There is also a method based on AMOVA to do clustering analysis developed by Patrick Meirmans: http://www.patrickmeirmans.com/software/GenoDive.html
In LD situations I have used STRUCTURE indicating the generated haplotypes. For this, you should, first, do a LD test and generate haplotypes (you can do it with PHASE software). Then, create a new loci (haplotype) and give each individual the genotype for that haplotype.
Then, you will be able to perform the STRUCTURE analysis.
Hi Rita, thanks for the guides. I found out that we can use GenAIEx 6.5 to convert our data files into tab-delimited format, which can then be used in STRUCTURE analysis.
Hi Miguel and Iratxe, thanks for the help, I can now perform the analysis with STRUCTURE, thou still half way thru.
I think that Rita and following comments of Miguel, that you can't use Structure for sequences. Even they mention in the guideline that "it is not recommended".
I think that it depends to what you compare. If you want to estimate gene flows between populations (playing on haplotype frequencies) may be Structure will work using DNA, but not to separate/discriminate taxa (see the comment of Rita).
Anyway, as we've got many tools available with DNA why to use Structure which is surely not the best adapted.
Which stage do you mean here? Normally after the simulations of K you can use Structure Harvester (http://taylor0.biology.ucla.edu/structureHarvester/) to harvest your data set and directly get your best K, as well as data files needed for CLUMPP analysis.

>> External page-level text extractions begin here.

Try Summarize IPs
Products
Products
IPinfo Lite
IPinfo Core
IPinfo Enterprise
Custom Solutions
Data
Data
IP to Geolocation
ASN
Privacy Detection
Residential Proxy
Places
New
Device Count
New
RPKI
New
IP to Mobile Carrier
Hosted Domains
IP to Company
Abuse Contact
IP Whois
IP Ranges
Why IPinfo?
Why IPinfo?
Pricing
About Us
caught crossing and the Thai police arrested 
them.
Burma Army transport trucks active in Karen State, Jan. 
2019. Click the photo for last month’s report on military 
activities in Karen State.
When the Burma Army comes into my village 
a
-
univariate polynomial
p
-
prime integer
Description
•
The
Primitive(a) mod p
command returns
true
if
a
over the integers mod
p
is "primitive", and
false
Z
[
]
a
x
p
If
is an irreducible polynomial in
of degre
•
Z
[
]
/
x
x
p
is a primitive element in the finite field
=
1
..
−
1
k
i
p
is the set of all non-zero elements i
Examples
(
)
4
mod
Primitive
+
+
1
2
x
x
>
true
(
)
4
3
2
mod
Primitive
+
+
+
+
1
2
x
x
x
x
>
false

Hi Legal, I actually tried to look into a cosmopolitan species of marine phytoplankton and study their population structures. Not to discriminate the taxa, as they belongs to only one species, and I am interested on how's their grouping by using STRUCTURE. So I guess it should be fine in this context?

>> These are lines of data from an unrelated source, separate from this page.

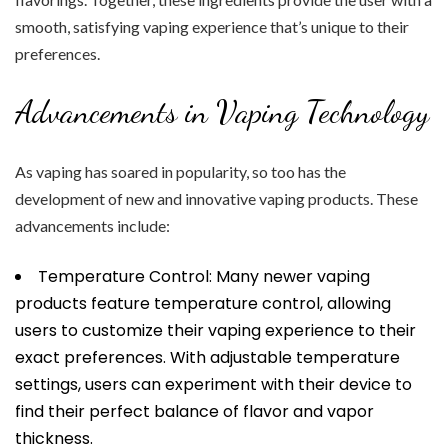
smooth, satisfying vaping experience that’s unique to their
preferences.
Advancements in Vaping Technology
As vaping has soared in popularity, so too has the
development of new and innovative vaping products. These
advancements include:
Temperature Control: Many newer vaping
products feature temperature control, allowing
users to customize their vaping experience to their
exact preferences. With adjustable temperature
settings, users can experiment with their device to
find their perfect balance of flavor and vapor
thickness.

Ok in this context you may use it, but depending on level of polymorphism also a median algorithm network (Bandelt, 1999) done with the software "Network" which is really adapted to treat sequences.
Yes I also analyzed the data set with Median Joining Network to look into the haplotype grouping and they actually grouped nicely, in accordance to the phylogenetic tree. I find that the Network software is way more user-friendly when compared to STRUCTURE itself though.
Actually, I tried to identify the phylogenetic relationship among different species. For some references such as Thiele et al. (2013) in MPE, they used Structure to identify phylogenetic unit based three nuclear loci and one mtDNA fragment. Personally, I prefer Network than Structure. For nextwork, as you know, we have SNP for nuclear gene sequences without cloning, should I still need to generate haplotypes with PHASE software or not? or I just use the sequences generated by PCR?
If I need PHASE software, I checked the manual. The output provides probability instead of haplotypes, any suggestions on how to generate haplotypes utilizing PHASE?
It depends how many samples you've got. If you've got nice amounts of repeats (among species) to use Phase to generate potential haplotypes is the right strategy. Then you can compare species on the base of their respective polymorphism.
But if you've got only one SNP/ species....better to use directly the sequence.
@Runhua You can try xmfa2struct, it is a program which converts sequence data from haploid organisms into the input file format of structure. http://www.xavierdidelot.xtreemhost.com/clonalframe.htm
I am using Structure software. so I would like to know how to identify the K value. when I was analyzing my data in structure software and analyzing the Ln P (D) value is zero. I don't how to alternative method for estimating K value.
You can used DAPC because it provides a robust alternative to Bayesian clustering methods like STRUCTURE that should not be used for clonal or partially clonal populations.
I have a question about input file preparation for Structure 2.3.4 software. I have SNP diploid data in hapmap format. I have converted the alleles as follows:
A=1
T=2
C=3
G=4
Mission=-9
Heterozygous=?????
Can anyone tell me, what number should be assigned for heterozygous alleles?